Two other takeaways from Professor Elizabeth Stokoe’s talk also stood out to me:
When brands worry that their AI feels too robotic, the immediate reaction is usually to try and program soul into it. We prompt LLMs to say things like, I completely understand how frustrating that must be, and as an AI assistant, I am here to help.
But as Professor Elizabeth Stokoe mentioned in her talk: AI agents cannot engage in true, reciprocal connection because they don’t have a ‘self’ to share.
As humans, we know instinctively when empathy is being faked. In the Conversational Capital framework, we believe that faked empathy drains user trust much faster than a technical error. Customers don't need our AI to pretend to care. They just need it to be transparent about what it is, how it can help and deliver as it promised to do.

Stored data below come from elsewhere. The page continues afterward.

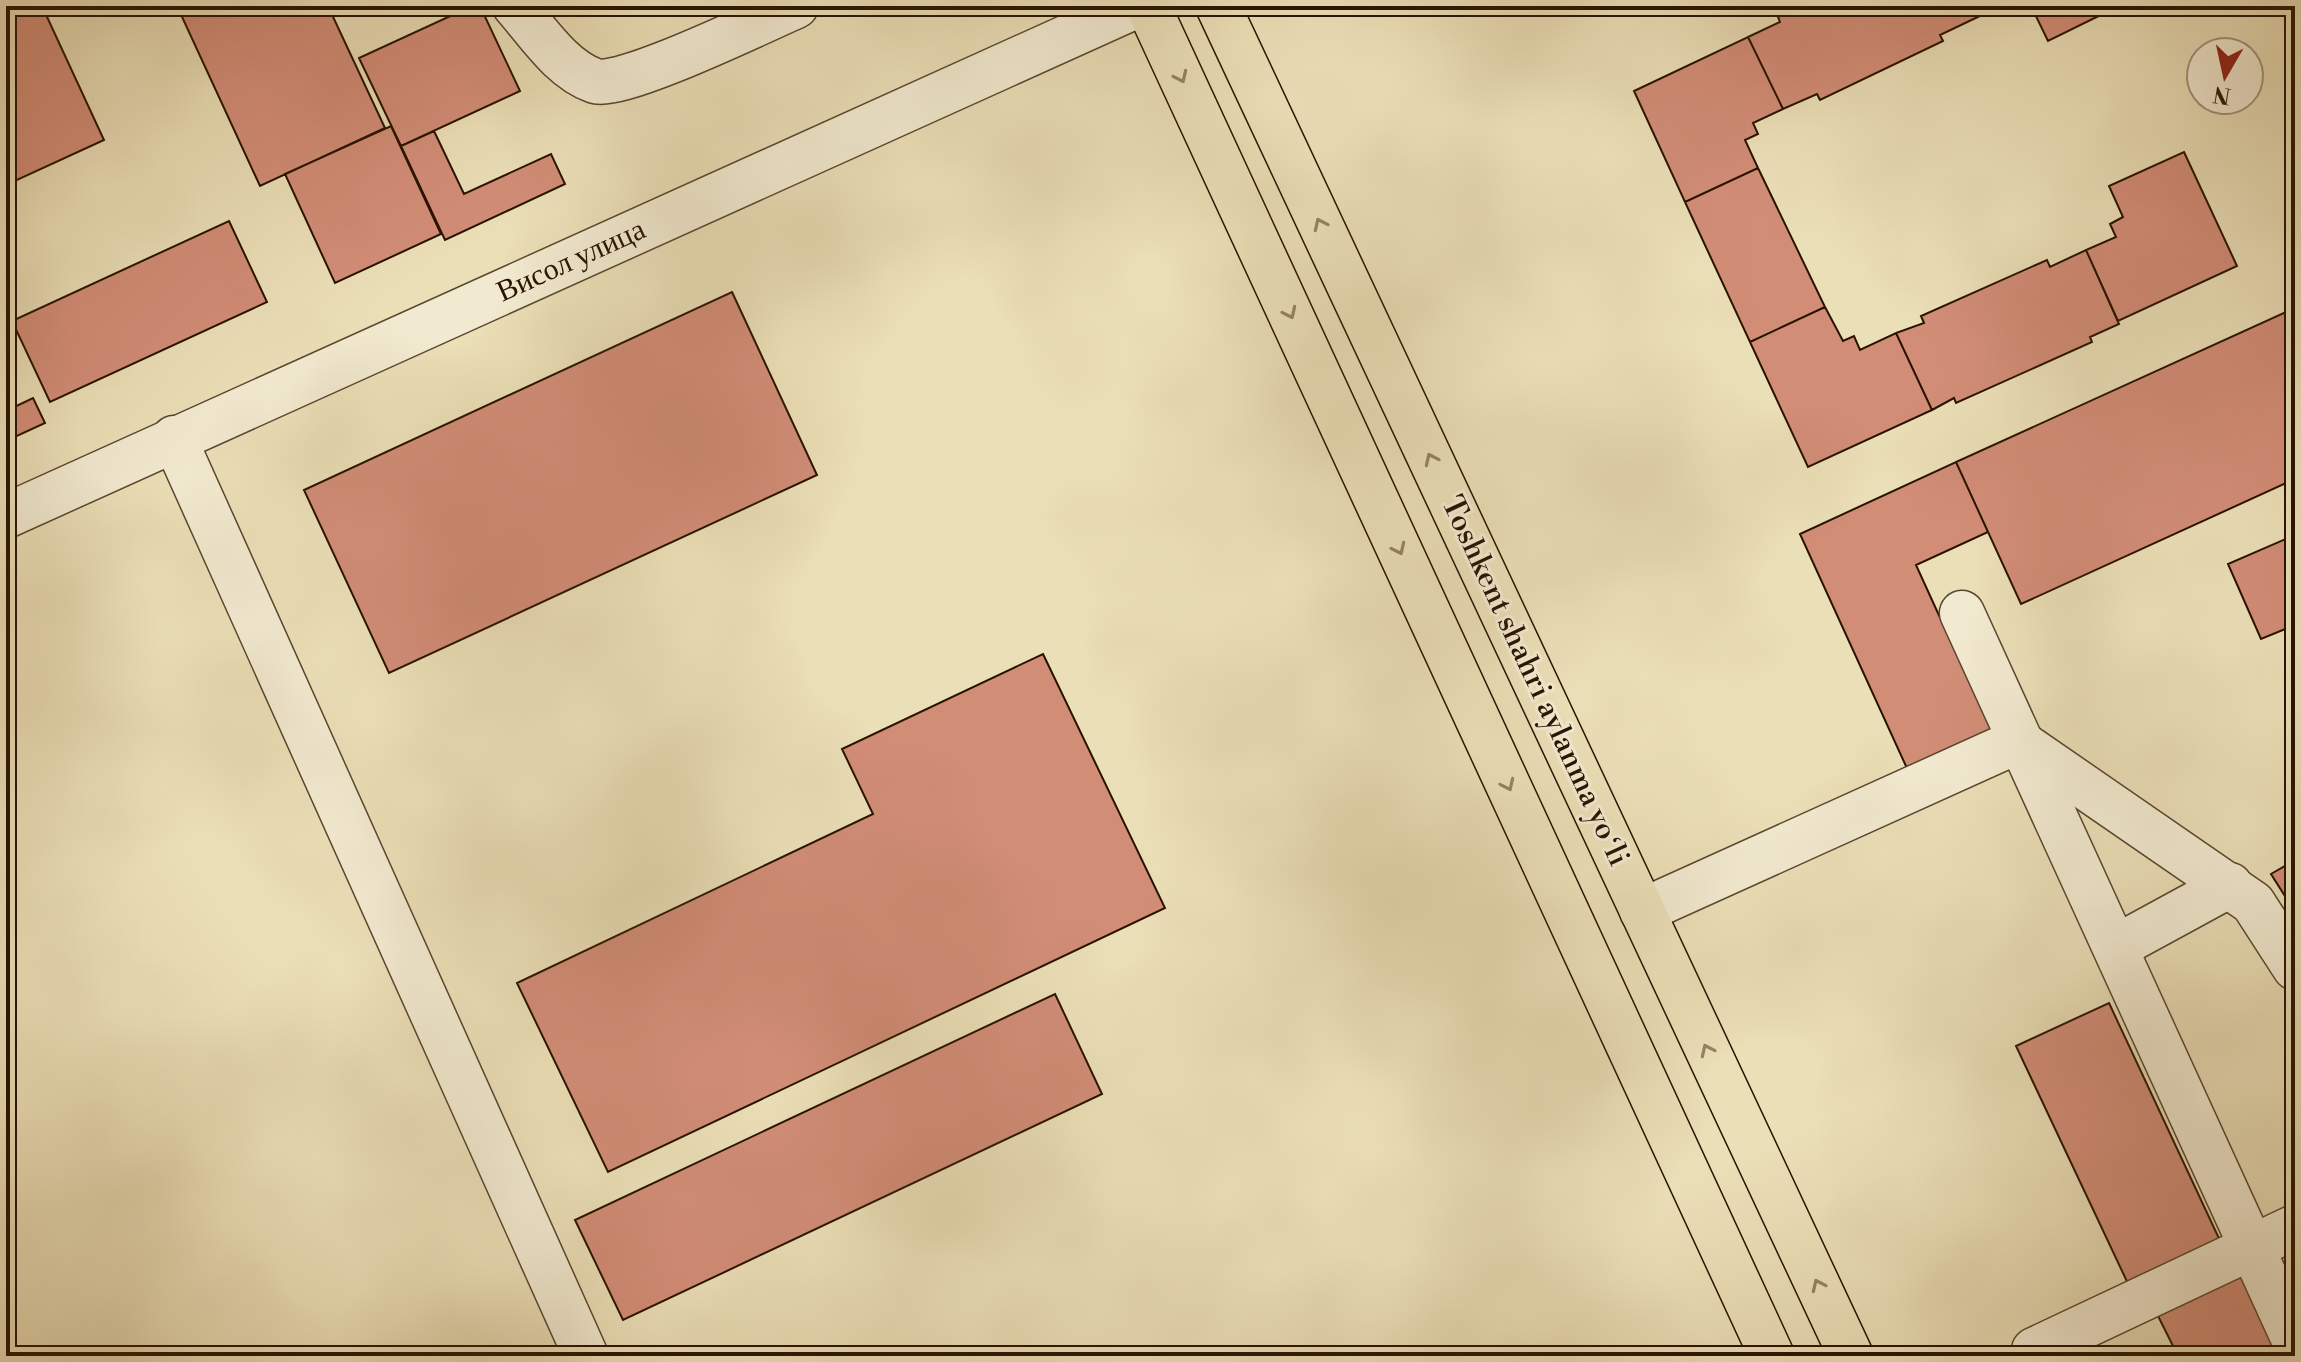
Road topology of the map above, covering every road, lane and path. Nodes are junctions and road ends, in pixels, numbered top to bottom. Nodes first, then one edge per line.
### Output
1 (515, 6) edge
2 (796, 6) edge
3 (1136, 6) edge
4 (1148, 6) edge
5 (1218, 6) edge
6 (174, 438) junction
7 (6, 516) edge
8 (1962, 613) dead end
9 (2018, 741) junction
10 (2230, 885) junction
11 (1642, 911) junction
12 (2118, 946) junction
13 (2295, 968) edge
14 (2295, 1227) edge
15 (2251, 1248) junction
16 (2295, 1342) edge
17 (2034, 1350) dead end
18 (586, 1356) edge
19 (1772, 1356) edge
20 (1851, 1356) edge

1 - 2 street
3 - 6 street, Висол улица
4 -> 19 highway
11 -> 5 highway, Toshkent shahri aylanma yoʻli
6 - 7 street, Висол улица
6 - 18 street
8 - 9 street
9 - 10 street
9 - 11 street
9 - 12 street
10 - 12 street
10 - 13 street
20 -> 11 highway, Toshkent shahri aylanma yoʻli
12 - 15 street
14 - 15 street
15 - 16 street
15 - 17 street

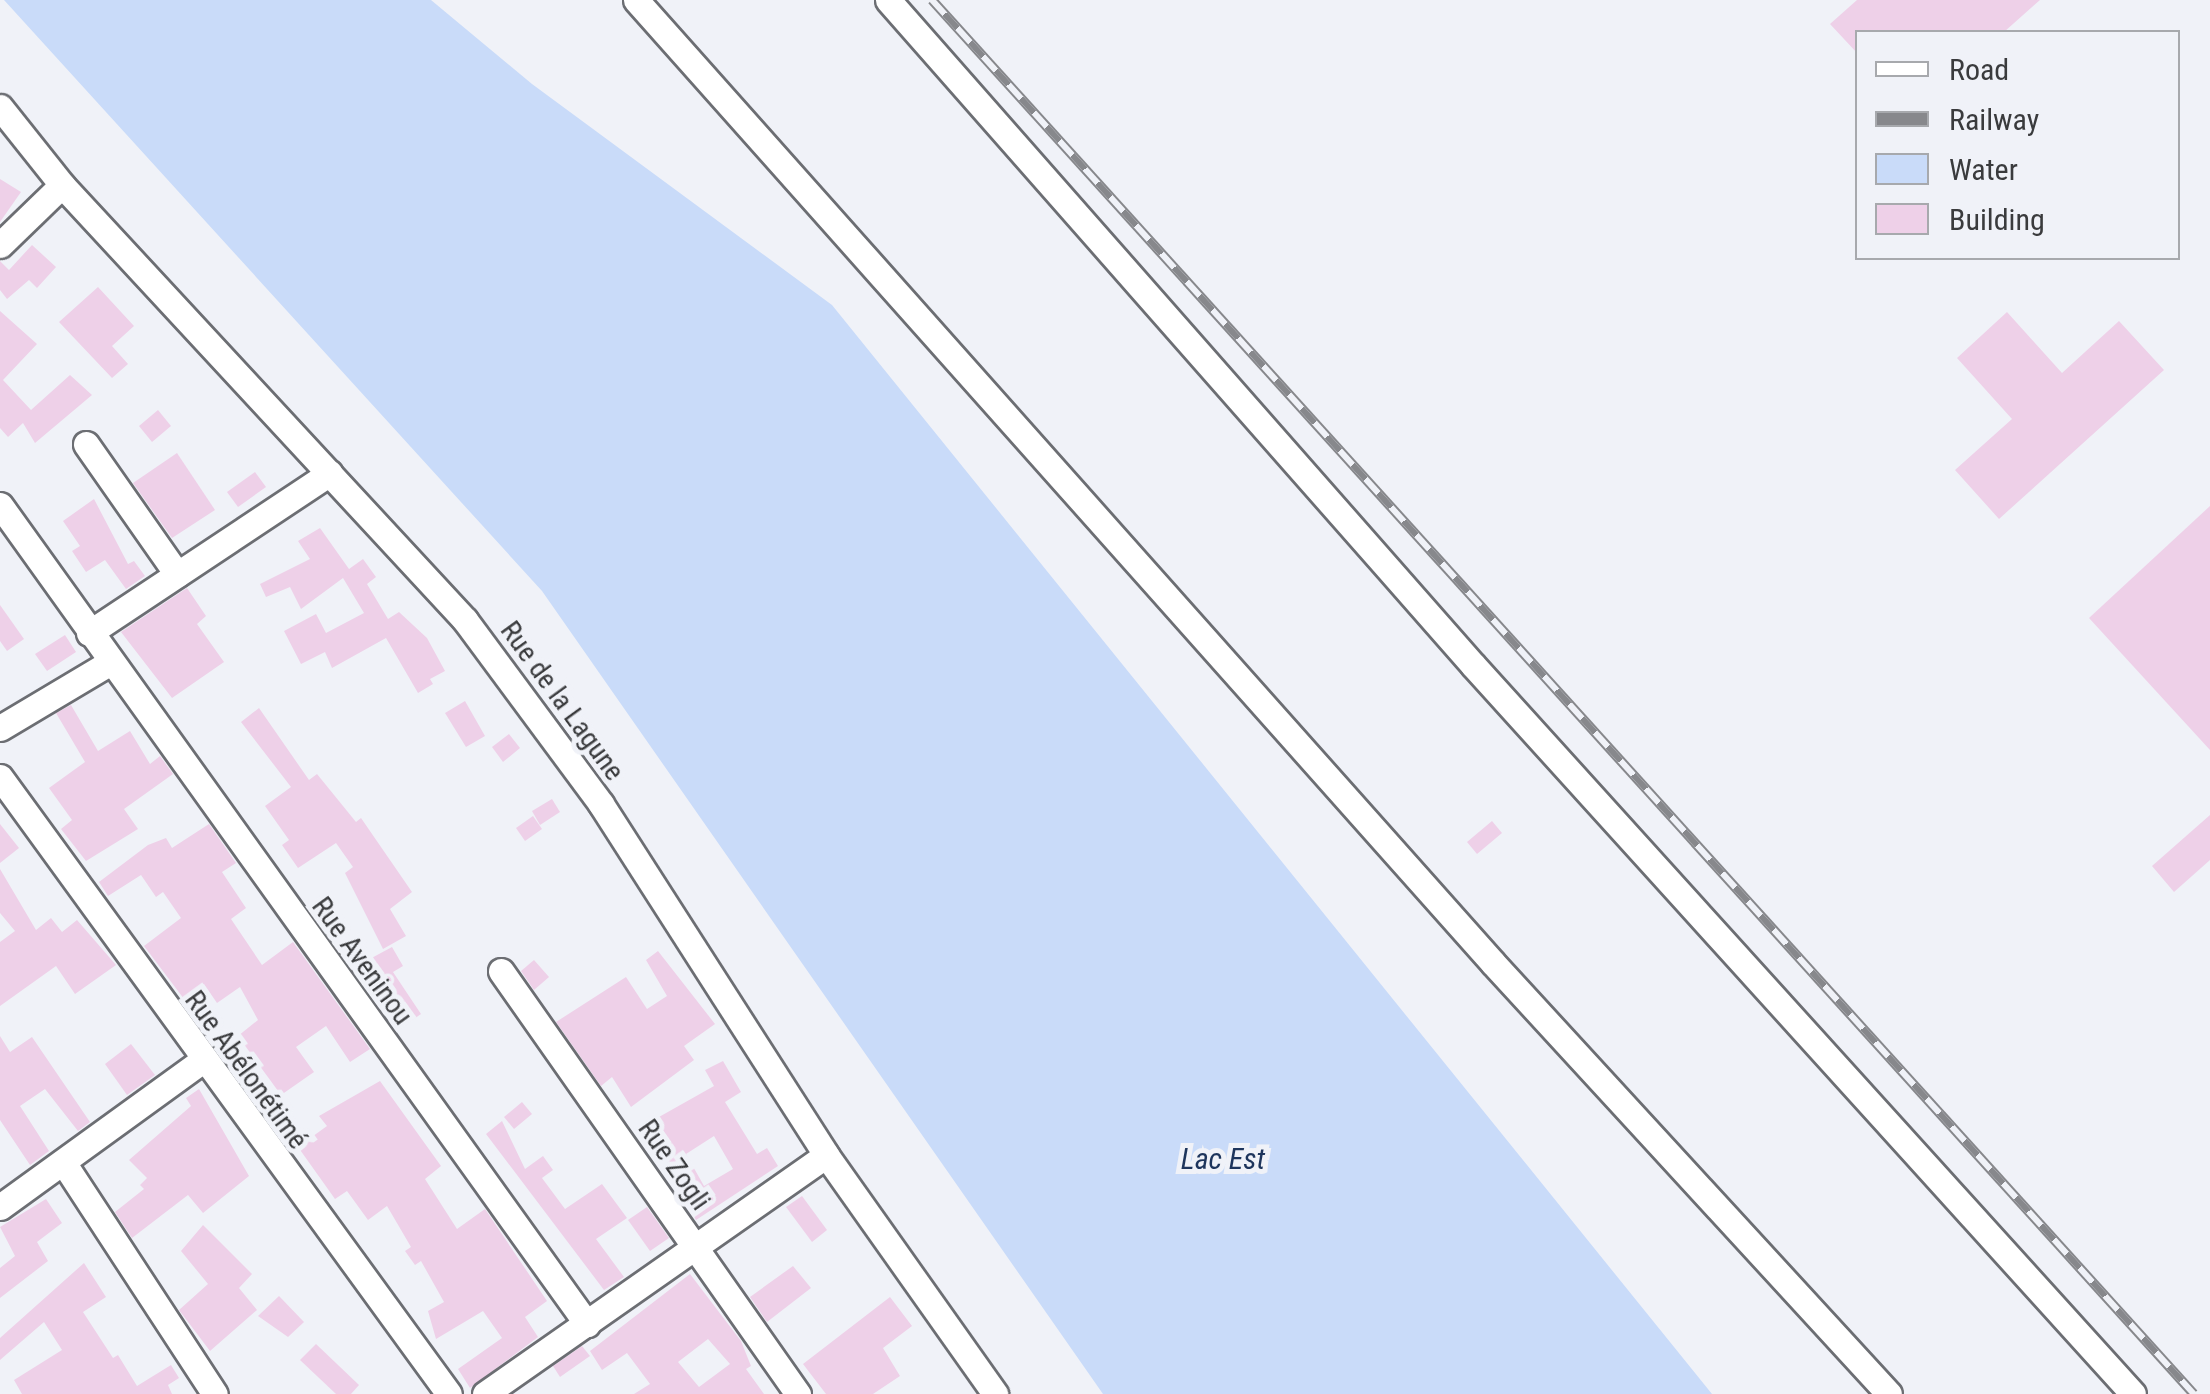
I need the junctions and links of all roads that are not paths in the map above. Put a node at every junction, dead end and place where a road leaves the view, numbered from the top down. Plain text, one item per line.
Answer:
1 (636, 0) edge
2 (888, 0) edge
3 (0, 107) edge
4 (62, 185) junction
5 (0, 245) edge
6 (86, 444) dead end
7 (330, 473) junction
8 (0, 505) edge
9 (177, 574) junction
10 (89, 633) junction
11 (109, 663) junction
12 (0, 728) edge
13 (0, 778) edge
14 (502, 971) dead end
15 (202, 1061) junction
16 (826, 1155) junction
17 (63, 1162) junction
18 (5, 1193) edge
19 (696, 1249) junction
20 (588, 1324) junction
21 (512, 1386) edge
22 (215, 1394) edge
23 (449, 1394) edge
24 (485, 1394) edge
25 (798, 1394) edge
26 (995, 1394) edge
27 (1888, 1394) edge
28 (2133, 1394) edge

1 - 27 street
2 - 28 street
3 - 4 street, Rue de la Lagune
4 - 5 street
4 - 7 street, Rue de la Lagune
6 - 9 street
7 - 9 street
7 - 16 street, Rue de la Lagune
8 - 10 street, Rue Aveninou
9 - 10 street
10 - 11 street, Rue Aveninou
11 - 12 street
11 - 20 street, Rue Aveninou
13 - 15 street, Rue Abélonétimé
14 - 19 street, Rue Zogli
15 - 17 street
15 - 23 street, Rue Abélonétimé
16 - 19 street
16 - 26 street, Rue de la Lagune
17 - 18 street
17 - 22 street
19 - 20 street
19 - 25 street, Rue Zogli
20 - 21 street
21 - 24 street

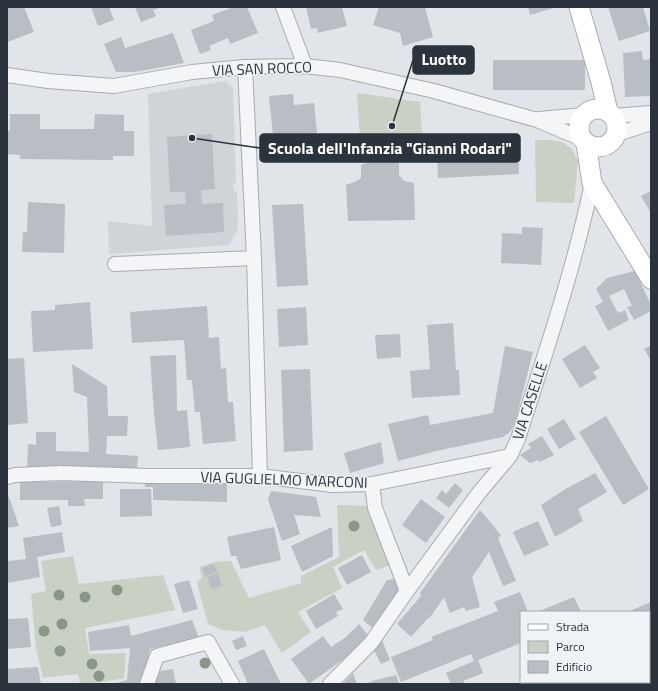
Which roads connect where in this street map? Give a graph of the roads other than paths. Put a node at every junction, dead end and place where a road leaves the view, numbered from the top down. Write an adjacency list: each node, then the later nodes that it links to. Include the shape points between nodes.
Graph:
1 (284, 7): 3 (street)
2 (579, 7): 9 (street, VIA CASELLE, via 601,82)
3 (305, 66): 4 (street, VIA SAN ROCCO); 7 (street, VIA SAN ROCCO, via 340,70 434,91)
4 (245, 68): 5 (street, VIA SAN ROCCO, via 192,72 114,86); 11 (street)
5 (7, 75)
6 (651, 113): 9 (street)
7 (537, 120): 9 (street, VIA SAN ROCCO); 9 (street, VIA SAN ROCCO)
8 (651, 123): 9 (street)
9 (599, 127): 10 (street, VIA CASELLE)
10 (592, 182): 13 (street); 14 (street, VIA CASELLE, via 554,327 518,439)
11 (254, 258): 12 (street); 15 (street)
12 (115, 264)
13 (651, 279)
14 (510, 456): 17 (street, VIA GUGLIELMO MARCONI); 18 (street, VIA CASELLE, via 478,494)
15 (260, 476): 16 (street, VIA GUGLIELMO MARCONI, via 60,473); 17 (street, VIA GUGLIELMO MARCONI, via 332,485)
16 (7, 477)
17 (372, 484): 18 (street, via 375,508)
18 (407, 591): 21 (street, VIA CASELLE, via 371,643)
19 (148, 684): 20 (street, via 157,656 208,642)
20 (232, 684)
21 (330, 684)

Stokoe’s research also highlights that human interaction is a highly sophisticated system. The tiniest change in wording determines how a human reacts. For example, shifting a question from Are you interested? Would you be willing? changes the social friction and flips the conversation around.
When LLMs generate text on the fly, companies quietly build up content debt. The agent might get the data 100% right, but if its phrasing breaks social norms, the customer gets irritated and trust is withdrawn.
Now that we are moving from bots that just provide information to autonomous agents that act, the stakes are higher than ever. An informational mistake is annoying, but an automated action failure caused by clumsy conversation design can really damage a brand's reputation.
Now that we are pushing the boundaries of Agentic Experience Design, we have to realize that just throwing a bigger, more powerful LLM at the problem won't fix this.
We need Conversation Designers who understand the micro-nuances of human talk and behaviour to build systems that aren't just functional, but what Professor Elizabeth Stokoe calls ‘conversationable’. The Trust Ledger is always running in the background. Every word choice matters, and every turn counts.